That morning I was in school in English class at NYIT, discussing a poem when an announcement was given to evacuate the school. As we started getting up from our seats wondering what was going on, my teacher got a call and when I saw his eyes full of tears, I knew something was truly wrong. As I exit the class room people were already talking, that there was an accident, that a plane had hit the first tower at the world trade center. I went into the students activity center where they had TV’s and saw how the plane hit the first tower and everyone was talking so loudly people were trying to contact their loved ones. On TV you could see how people were jumping out of windows; it was so sad and devastating. It was so loud I got lost in my thoughts and all of a sudden everyone went silent when we saw the second plane hit the second tower, some people started crying and I started feeling anxious, sad and scared, somehow I began to think this was no accident, when the first tower collapsed I was shocked I couldn’t, cry, or say anything It looked like a movie I couldn’t believe it, so I started walking home with my friend Ana.
There were no trains and buses were so full we had no choice but to walk from 59th street to 136 street. It was a long, long walk we weren’t sure what was happening, phone lines were so busy and I just wanted to see my family make sure they were ok. During that walk I just thought of those people how scared they were and for a second I felt that fear, like if I was there. Ana and I talked our whole way home that made it a bit faster, I was out of breath and really tired, but then who wouldn’t after walking 77 blocks.
When I finally get to my grandmother’s house my aunt Monica opens the door crying saying “they killed my baby” I am still not inside the apartment when I’m just shocked, I couldn’t move, I couldn’t cry all that came to my mind where my cousins words when I last saw her, she said “if anything ever happens to the World Trade Center remember I am in there.” Shills ran down my whole body and tears finally started running down my face a second in my life I will never forget.

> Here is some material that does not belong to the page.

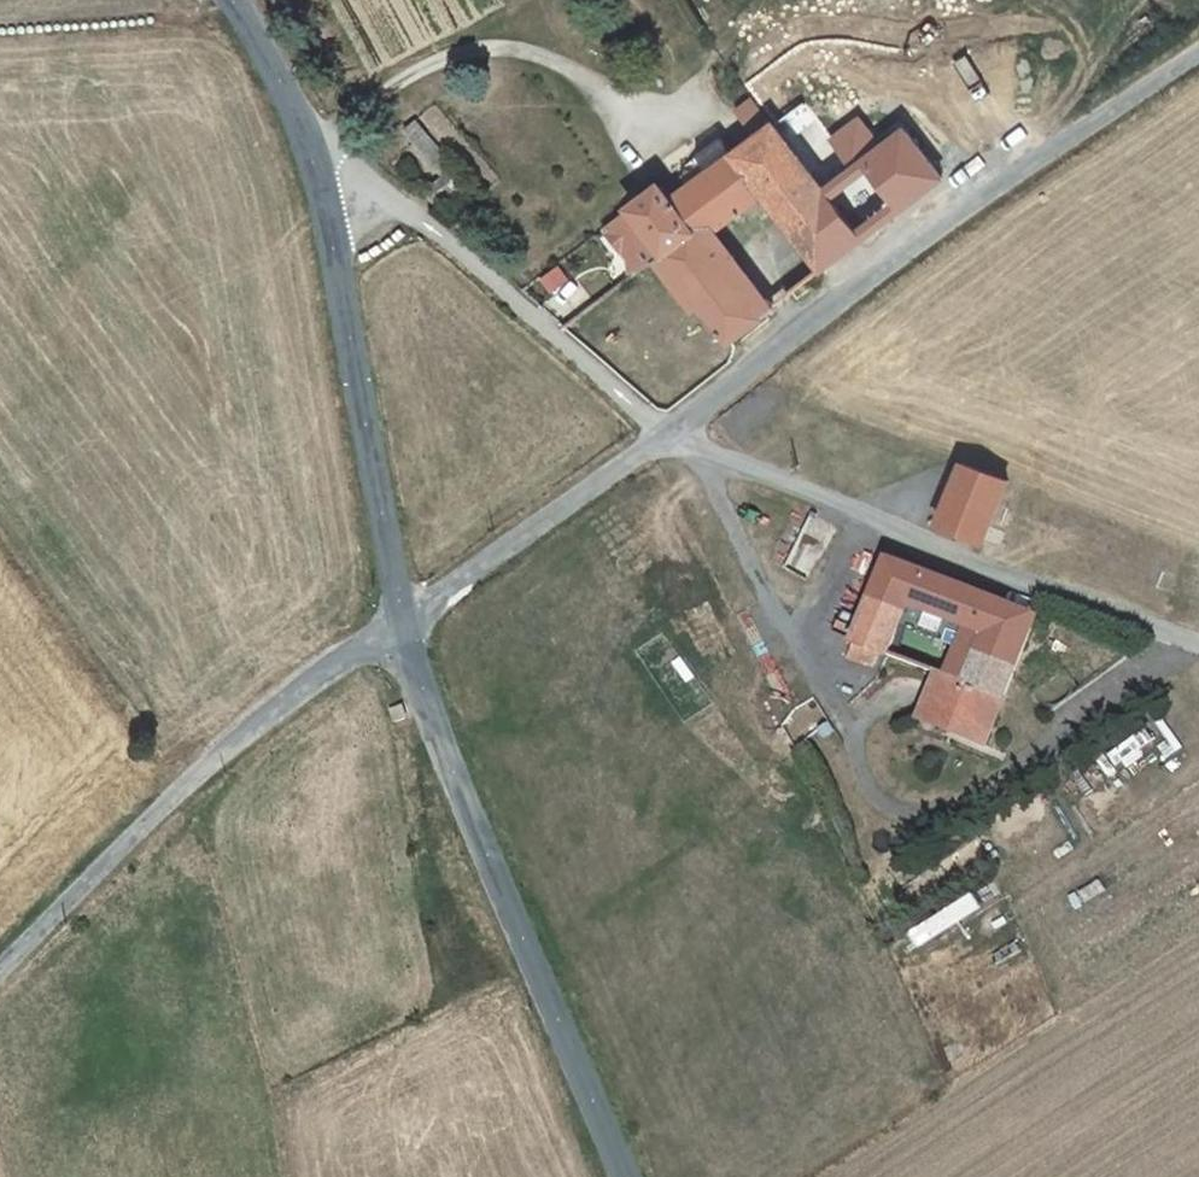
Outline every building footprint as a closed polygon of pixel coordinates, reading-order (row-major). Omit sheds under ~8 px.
[(780,121),(807,159),(826,186),(786,219),(823,267),(939,178),(903,129),(857,167),(806,100),(780,121)] [(435,196),(462,170),(409,116),(396,128),(438,170),(425,185),(435,196)] [(807,159),(780,121),(692,188),(675,201),(696,231),(703,240),(713,230),(720,224),(729,237),(750,222),(741,210),(764,192),(807,159)] [(764,192),(786,219),(826,186),(807,159),(764,192)] [(663,185),(632,208),(664,254),(696,231),(675,201),(663,185)] [(703,240),(758,316),(772,306),(713,230),(703,240)] [(664,254),(727,340),(758,316),(703,240),(696,231),(664,254)] [(1020,486),(978,469),(952,533),(996,551),(1011,510),(1020,486)] [(983,632),(995,601),(936,579),(903,567),(891,596),(924,612),(983,632)] [(875,634),(909,648),(924,612),(891,596),(875,634)] [(936,725),(1001,751),(1050,621),(995,601),(983,632),(973,657),(976,658),(966,682),(955,677),(936,725)] [(903,662),(909,648),(875,634),(868,650),(894,659),(903,662)] [(889,674),(894,659),(868,650),(863,664),(889,674)]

Fanny Espinosa mother of two, Stephanie and Christian, a great wife to Luis, great sister to Wanda & Leo, Loved her mother and fathers so dearly, was now victim of a cruel act. As I got inside the apartment everyone was there scared, worried, sad, & so many emotions where to begin. There was some sort of hope that maybe just maybe she came out alive. She was one of the many who were missing. My aunt was so desperate with no news, no sign and there was frustration as well as pain. Everyone was so sad, everyone wanted answers. I remember going to a center of information & relief in 59th street with my aunt Monica, Fanny’s husband Luis and my cousin Wanda. The center was created for all victims’ families. There was hope, we were there trying to get information any news anything that would help us.

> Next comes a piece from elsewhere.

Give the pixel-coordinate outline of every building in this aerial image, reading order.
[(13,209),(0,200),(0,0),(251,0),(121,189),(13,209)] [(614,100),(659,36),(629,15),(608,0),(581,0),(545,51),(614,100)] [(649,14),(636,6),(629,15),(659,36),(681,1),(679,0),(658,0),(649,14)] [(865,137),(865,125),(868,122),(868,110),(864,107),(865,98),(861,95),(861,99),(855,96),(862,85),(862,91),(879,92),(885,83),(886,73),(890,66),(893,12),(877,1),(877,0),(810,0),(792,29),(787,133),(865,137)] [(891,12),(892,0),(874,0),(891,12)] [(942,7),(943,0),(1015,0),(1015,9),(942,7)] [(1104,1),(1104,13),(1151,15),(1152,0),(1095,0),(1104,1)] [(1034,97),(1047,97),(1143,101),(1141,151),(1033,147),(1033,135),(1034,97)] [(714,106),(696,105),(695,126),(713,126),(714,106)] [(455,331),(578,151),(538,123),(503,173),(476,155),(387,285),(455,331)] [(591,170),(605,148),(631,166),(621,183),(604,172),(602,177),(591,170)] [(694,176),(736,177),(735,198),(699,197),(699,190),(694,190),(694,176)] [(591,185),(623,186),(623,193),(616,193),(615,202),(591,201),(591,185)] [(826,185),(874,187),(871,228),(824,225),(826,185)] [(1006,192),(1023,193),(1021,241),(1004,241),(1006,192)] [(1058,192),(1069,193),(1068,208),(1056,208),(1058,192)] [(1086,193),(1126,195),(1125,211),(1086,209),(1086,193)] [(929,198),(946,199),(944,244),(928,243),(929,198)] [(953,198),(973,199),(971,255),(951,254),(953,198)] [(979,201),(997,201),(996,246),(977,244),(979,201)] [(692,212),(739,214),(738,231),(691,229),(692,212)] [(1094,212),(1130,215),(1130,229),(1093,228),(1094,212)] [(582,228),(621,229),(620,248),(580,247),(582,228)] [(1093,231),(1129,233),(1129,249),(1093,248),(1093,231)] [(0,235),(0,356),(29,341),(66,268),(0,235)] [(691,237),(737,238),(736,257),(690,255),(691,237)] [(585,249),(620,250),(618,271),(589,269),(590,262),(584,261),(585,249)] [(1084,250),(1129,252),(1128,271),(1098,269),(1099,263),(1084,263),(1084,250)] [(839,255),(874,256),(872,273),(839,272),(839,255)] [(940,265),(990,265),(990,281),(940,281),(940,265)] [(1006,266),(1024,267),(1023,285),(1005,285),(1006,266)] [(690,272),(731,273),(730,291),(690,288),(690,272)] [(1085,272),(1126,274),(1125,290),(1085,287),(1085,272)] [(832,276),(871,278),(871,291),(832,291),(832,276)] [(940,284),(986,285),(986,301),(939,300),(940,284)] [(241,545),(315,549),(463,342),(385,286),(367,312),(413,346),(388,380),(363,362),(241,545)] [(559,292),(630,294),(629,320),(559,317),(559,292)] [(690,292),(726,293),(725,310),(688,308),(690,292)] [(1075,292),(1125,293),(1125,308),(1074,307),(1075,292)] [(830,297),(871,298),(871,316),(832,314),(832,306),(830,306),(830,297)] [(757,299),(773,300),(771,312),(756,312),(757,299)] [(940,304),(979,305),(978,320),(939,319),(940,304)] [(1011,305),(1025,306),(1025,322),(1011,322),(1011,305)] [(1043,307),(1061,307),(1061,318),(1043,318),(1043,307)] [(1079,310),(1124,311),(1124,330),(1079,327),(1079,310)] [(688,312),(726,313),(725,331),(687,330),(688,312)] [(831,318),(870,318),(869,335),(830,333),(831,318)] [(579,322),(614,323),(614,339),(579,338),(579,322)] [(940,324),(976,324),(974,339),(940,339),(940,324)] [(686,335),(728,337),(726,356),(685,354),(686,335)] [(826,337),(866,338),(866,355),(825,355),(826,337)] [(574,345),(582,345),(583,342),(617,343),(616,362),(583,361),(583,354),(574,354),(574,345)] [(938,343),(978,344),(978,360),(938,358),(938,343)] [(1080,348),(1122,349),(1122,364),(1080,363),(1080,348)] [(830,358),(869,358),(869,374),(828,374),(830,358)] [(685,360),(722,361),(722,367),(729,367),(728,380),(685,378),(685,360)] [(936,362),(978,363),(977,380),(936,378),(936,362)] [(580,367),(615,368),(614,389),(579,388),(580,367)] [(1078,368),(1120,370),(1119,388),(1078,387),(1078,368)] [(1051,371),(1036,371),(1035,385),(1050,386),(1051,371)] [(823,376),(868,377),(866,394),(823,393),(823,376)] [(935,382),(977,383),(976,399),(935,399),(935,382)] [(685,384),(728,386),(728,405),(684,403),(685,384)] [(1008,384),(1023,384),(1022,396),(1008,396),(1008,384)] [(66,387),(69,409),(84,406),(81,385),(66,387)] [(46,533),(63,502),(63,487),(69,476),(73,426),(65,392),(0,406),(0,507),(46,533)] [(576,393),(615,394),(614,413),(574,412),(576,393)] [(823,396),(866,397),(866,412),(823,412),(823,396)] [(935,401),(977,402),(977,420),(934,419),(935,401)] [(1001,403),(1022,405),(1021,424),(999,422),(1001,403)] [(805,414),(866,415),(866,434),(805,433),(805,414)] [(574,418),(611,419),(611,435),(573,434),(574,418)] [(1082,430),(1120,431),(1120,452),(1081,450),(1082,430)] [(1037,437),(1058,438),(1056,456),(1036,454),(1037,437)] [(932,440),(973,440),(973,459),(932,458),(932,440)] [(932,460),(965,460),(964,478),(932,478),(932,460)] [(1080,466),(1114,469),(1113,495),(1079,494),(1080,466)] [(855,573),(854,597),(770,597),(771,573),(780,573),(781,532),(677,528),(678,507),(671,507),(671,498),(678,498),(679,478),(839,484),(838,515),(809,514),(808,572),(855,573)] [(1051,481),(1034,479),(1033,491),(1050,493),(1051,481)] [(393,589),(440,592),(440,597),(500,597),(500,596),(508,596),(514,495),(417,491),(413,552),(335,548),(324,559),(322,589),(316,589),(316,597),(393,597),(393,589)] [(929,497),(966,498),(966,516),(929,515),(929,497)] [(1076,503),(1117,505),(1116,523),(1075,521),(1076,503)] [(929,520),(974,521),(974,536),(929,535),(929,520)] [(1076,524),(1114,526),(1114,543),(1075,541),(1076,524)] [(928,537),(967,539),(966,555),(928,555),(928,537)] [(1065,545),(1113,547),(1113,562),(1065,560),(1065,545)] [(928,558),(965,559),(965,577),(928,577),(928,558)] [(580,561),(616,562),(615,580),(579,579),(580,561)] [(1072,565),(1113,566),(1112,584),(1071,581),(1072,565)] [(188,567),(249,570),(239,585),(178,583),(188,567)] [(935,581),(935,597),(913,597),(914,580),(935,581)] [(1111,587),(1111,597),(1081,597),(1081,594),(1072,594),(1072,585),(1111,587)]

I remember just sitting there as the people in the center try to comfort my aunt who’s worried her daughter may never come home. As I sat there I just thought of Fanny all the times I went to her house as a child in the Bronx, she had this huge TV and we would all watch movies like if we were at the movies with popcorn and everything. I remember how kind she always was and always trying to help others and always telling us the importance of school and making something of our lives. I remember how excited she was when she finished her B.S. degree, she always told us it was important to get your education and a degree, she was more excited when she got a job at Cantor Fitzgerald at the world trade center, I was so happy for her, you could see how proud she was of her accomplishments. I thought to myself did she come out, I wanted to be positive but she was in the 104th floor and everything happened so fast, I didn’t know what to think, I didn’t know what to say, Fanny was gone a soul who was now in heaven. She will be missed and remembered each day of our lives for as long as we live her smile, her love for others especially her family and friends will always be in our hearts.
|Gone but never forgotten R.I.P Fanny Espinosa|
To the families of all the victims, they will always remain in my prayers for as long as I live and they will always be remembered by all those lives they touched.